The Directors’ Fortnight, by contrast, seems to be the place where things are still happening. Among the good and the bad, there is always something to think about, something to discover, something that unsettles or surprises. La perra, Too Many Beasts, La libertad doble: films that ask no permission, that come without instruction manuals, that demand something of the viewer and give something back in return. The Fortnight has an energy that the official competition lost long ago — or perhaps never fully had, I don’t know — but which today is more conspicuous by contrast. I won’t name other festivals, because this isn’t about establishing hierarchies or competition. But I can say that part of the disappointment I feel with Cannes has to do with what the festival could still be, with what it was, with the distance between that and what it is choosing to become.

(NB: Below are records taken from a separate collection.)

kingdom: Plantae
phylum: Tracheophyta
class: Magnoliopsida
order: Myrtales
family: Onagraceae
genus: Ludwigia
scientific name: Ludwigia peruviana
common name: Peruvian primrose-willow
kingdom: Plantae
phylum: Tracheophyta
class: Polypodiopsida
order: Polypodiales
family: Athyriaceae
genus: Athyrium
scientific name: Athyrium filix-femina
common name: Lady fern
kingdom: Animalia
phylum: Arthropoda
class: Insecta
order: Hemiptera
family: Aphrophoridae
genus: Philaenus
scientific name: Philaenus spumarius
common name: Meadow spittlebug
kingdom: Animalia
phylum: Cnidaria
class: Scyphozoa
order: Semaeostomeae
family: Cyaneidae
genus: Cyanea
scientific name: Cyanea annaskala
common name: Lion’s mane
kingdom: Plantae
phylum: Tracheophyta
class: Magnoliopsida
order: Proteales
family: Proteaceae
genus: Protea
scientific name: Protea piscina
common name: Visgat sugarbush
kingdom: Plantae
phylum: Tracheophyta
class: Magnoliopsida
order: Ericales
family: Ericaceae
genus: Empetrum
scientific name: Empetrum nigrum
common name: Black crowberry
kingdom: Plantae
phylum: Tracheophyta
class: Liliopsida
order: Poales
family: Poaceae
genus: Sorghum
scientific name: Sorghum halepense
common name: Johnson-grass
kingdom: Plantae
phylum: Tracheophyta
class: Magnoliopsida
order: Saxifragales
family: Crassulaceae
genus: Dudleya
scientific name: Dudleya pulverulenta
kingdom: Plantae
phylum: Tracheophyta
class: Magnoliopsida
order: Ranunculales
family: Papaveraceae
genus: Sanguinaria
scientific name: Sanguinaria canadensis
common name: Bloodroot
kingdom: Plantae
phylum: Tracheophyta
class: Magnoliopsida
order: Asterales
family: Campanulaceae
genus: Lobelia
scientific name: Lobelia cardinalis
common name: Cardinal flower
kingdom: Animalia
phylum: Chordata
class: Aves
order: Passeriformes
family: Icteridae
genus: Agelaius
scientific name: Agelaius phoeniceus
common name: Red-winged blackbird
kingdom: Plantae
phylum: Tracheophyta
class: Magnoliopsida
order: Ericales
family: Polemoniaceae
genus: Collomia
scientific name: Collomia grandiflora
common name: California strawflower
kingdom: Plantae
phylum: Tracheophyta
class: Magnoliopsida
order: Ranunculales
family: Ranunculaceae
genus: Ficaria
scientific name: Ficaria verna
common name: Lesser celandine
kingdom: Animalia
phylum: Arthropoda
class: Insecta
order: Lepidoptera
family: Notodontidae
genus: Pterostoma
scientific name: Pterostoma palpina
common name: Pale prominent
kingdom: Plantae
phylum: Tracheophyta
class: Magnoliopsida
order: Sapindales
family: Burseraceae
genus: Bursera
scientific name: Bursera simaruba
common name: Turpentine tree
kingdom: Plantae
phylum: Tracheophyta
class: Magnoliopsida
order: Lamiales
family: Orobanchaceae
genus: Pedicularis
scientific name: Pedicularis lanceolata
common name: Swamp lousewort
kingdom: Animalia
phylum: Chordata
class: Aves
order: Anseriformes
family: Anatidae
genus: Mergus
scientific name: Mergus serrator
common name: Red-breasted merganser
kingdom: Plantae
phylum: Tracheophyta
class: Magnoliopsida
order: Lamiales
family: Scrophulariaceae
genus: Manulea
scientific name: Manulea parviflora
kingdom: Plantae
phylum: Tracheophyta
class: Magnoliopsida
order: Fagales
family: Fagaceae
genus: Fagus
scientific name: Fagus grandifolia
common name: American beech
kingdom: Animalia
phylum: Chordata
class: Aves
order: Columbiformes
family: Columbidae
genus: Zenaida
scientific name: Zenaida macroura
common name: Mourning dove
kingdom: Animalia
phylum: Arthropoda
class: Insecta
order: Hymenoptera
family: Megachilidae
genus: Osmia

The great question this raises — one with no easy answer — is where the last bastion of resistance will be for directors who continue to bet on a cinema not conceived from the outset around how many tickets it will sell. I’m not referring to whether that cinema can be seen — there are festivals all over the world, there are spaces, there are circuits, fewer and fewer, but they exist. I’m referring to something more specific: what will be the place that, from its enormous media importance, from its real capacity to stop the film world’s attention in its tracks, supports and positions that other kind of cinema? Because Cannes is, today, the only festival that manages that. The only one that generates that level of sustained attention, that moves the international press, that turns an unknown film into a global object of desire. That function — as amplifier, as legitimizer — is irreplaceable. And if that space ultimately shifts somewhere else, if it ultimately capitulates to the logic that says auteur cinema only matters if mainstream audiences also like it, then we will have to accept that this bastion no longer exists. Or that it never fully existed, and that for many years it was a story we told ourselves in order to keep believing in something. I left this year with the feeling of having seen a great deal of cinema, but little of what I was looking for in the competition. And with the certainty that, were it not for the Fortnight, the balance would be considerably bleaker. And I think: thank goodness the Fortnight exists.